You're probably wondering how such anguished and artistic individuals pen such magnificently dark epics, where they got their expressive names, and how you can crank out the same self-pitying drivel, uh, create your own shadowed and unearthly opus. Read this list of handy tips for the proper creation of Darkly Gothic poems. Then choose an appropriate subject from the page of poems, and the Goth-O-MaticTM will help you express your inner angst!
Choose an appropriate gothic moniker by which you wish to be addressed. Feel free to throw a couple of appropriately dark and wicked words together to form something mysterious with which to impress your nonpoetic friends. Adding a color to a predatory bird is still reasonably popular, as is naming yourself after one or two of the notable entities in Hell.
Concepts such as darkness, loss, pain, grief, madness, death, night, and the bloodthirsty undead make good topics for Darkly Gothic poems. You cannot create a Darkly Gothic emotional abyss about how hard your Spanish class is, or how Mom gives you grief for wearing black eye liner, or that stupid Autocorrect.
If you don't know Poe...
Go ahead and let that emotional turmoil draw you into depression. It makes you create better. You can always pull out of it, right? You don't want to commit suicide, but you want to convey that nothing matters. Oh, and don't be that person that goes to schools and starts gunning down innocents; those people have bad coping mechanisms or weird revenge complexes, and they never write good poetry.
Enough said.
Don't worry about how short the lines of your darkly gothic poem are.
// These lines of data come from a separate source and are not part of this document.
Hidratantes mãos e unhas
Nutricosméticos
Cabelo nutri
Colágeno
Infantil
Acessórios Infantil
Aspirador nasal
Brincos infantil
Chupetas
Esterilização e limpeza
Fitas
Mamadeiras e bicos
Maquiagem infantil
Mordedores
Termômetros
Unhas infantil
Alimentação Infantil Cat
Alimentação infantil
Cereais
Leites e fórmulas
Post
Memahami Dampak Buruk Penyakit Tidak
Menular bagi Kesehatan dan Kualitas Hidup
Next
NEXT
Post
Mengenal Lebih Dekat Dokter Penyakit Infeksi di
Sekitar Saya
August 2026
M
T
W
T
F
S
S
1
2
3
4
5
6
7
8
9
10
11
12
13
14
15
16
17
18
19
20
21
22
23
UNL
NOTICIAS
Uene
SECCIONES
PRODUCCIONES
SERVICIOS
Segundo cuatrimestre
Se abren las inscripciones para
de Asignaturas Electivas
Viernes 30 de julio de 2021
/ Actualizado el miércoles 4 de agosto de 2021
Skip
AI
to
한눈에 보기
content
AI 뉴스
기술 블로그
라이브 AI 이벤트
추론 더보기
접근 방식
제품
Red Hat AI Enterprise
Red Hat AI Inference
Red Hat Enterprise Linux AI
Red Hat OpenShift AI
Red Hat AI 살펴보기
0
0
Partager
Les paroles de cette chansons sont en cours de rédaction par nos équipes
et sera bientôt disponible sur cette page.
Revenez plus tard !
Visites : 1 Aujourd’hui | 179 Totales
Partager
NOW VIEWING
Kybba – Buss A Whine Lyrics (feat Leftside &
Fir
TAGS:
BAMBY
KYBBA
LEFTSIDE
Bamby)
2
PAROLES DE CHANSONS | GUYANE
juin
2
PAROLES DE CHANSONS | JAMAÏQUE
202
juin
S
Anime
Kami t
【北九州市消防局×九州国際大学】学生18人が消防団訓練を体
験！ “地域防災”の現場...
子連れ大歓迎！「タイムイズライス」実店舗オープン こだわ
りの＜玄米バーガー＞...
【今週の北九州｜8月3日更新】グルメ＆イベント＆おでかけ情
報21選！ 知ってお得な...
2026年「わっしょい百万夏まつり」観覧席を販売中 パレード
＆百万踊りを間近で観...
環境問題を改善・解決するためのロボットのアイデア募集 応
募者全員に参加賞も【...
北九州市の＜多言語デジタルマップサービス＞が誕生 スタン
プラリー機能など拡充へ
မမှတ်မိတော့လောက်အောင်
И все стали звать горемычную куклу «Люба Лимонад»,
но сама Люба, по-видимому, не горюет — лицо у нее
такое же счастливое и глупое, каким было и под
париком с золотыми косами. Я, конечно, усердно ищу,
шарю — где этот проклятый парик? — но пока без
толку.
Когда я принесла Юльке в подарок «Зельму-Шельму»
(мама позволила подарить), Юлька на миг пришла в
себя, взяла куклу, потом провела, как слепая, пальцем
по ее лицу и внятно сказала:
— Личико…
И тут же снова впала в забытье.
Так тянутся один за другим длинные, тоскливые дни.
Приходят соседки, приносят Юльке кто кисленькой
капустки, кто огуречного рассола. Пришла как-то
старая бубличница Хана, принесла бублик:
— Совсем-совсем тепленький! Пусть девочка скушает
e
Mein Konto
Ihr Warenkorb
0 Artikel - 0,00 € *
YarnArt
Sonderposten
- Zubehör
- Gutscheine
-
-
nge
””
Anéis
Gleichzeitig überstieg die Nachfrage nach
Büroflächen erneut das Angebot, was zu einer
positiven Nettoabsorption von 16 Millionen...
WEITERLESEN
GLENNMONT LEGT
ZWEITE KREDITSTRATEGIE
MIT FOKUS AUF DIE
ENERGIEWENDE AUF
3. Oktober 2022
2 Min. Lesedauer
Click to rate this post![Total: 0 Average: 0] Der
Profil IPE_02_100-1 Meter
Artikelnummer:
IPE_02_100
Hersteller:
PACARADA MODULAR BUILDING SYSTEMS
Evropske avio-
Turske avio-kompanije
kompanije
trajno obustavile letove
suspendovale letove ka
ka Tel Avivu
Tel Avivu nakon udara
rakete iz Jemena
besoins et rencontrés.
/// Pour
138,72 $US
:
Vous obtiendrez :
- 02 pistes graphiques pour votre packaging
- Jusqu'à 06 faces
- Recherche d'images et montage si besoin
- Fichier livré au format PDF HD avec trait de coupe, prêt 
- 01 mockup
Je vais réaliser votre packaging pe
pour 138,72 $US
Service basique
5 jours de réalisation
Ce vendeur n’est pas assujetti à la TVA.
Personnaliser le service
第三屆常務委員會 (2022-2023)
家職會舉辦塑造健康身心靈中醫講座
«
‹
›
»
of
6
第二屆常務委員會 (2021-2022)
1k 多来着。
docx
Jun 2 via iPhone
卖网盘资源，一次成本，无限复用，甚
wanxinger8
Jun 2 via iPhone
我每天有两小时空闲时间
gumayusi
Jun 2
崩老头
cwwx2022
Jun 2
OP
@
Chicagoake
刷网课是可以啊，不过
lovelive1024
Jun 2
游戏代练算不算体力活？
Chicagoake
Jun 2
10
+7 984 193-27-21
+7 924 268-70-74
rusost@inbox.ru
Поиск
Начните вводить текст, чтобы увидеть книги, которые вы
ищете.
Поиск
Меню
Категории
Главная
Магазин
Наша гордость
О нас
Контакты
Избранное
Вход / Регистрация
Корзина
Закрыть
Feel free to devote every line to a scant few words or even a single word. Remember, solitude makes something stand out by itself, um, well, by definition. Consider the following:
'Falling ever darkly into
the ebon abyss of feral eyes,
screaming against
the groping fingers of your
black obsessive passion:
torment.'
... Wow! Did you feel that torment at the end? We know we did. Hey, entire outpourings of tormented souls have been contained within a couple of fingerspans on the left. The best poems will make you scroll down after only twenty words or so.
Grab that thesaurus and rape it. The more methods you have of saying the same word over again will mightily improve your wordsmithing. Using little-known words like 'eidolon,' 'inexorable,' 'vitae' or 'etiolated' will give you a depth which not-so-darkly gothic poets will envy.
Go off about that personal angst. Rant in a depressingly deep way about the heartless one who left you alone and barren because you were too depressingly deep. Describe the vision of the ethereal path you have chosen; make sure there's dark fog wisping through it. Display your broken and tattered soul for all to see.
Occasionally stopping and reaching your arms out in the stigmata position helps stretch those creative muscles. Take minor everyday objects (a clock) and make them looming and malicious (a stark, cruel reminder of inevitable mortality, blank and accusing, every second drawing inexorably closer to oblivion).
If you're building a poetry site, or any goth site for that matter, it is imperative that you include any picture of an angel statue or gravemarker you can find. Those weeping Mary ones, or angels with heads bowed, make your poetry that much more painful to read. Ah, I mean convey your pain all the more. If you can combine it with images of dead roses and a few half-melted candles, so much the better.
Of course, one can't always be at one's utmost ghoulish. Sometimes, even the undead can get that pesky writer's (or occasional arterial) block. Be creative! Go to a local cemetery and read the tombstones. Find a large flat one and lie down upon it, reveling in your closeness to the dead. Lock yourself in a darkened room and read H.P. Lovecraft stories to yourself until you sob with horror. The brave even move toward ancient Celtic, or even Runic manuscripts for that special surge of dark energy. Feel free to go to European cathedrals and sit through those Latin choir hymnals with the recorder on. Practice saying everything in Vincent Price's voice.
For a special esoteric flavour that leaves the reader aching, er, moved to their centre, go ahead and spell using the Queen's English. Leaf through that great medieval literature, the ever-popular Anglo-Saxon Chronicle. Use names like Ethelred, Morgoth and Vincegatorix for darkly powerful supernatural entities. Check out a medieval book from the library and write a poem about the torment of translating Middle English while blinking from the blood dripping into your eyes. Let your imbalanced humours bleakly shine!
Every Darkly Gothic Poem need not be written about distant fogs rolling through twilight graveyards (but boy, do those poems taste good). Let the sun bring to light your horrible guilt, your significant other's hypocrisy, and your self-absorbed pity, I mean, your hidden meekness. Let that eye-searing daystar expose your naked insignificance, burning you to your angst-ridden soul.
Wait... no, forget that, I'm sorry. Don't have fun with it. This isn't about fun.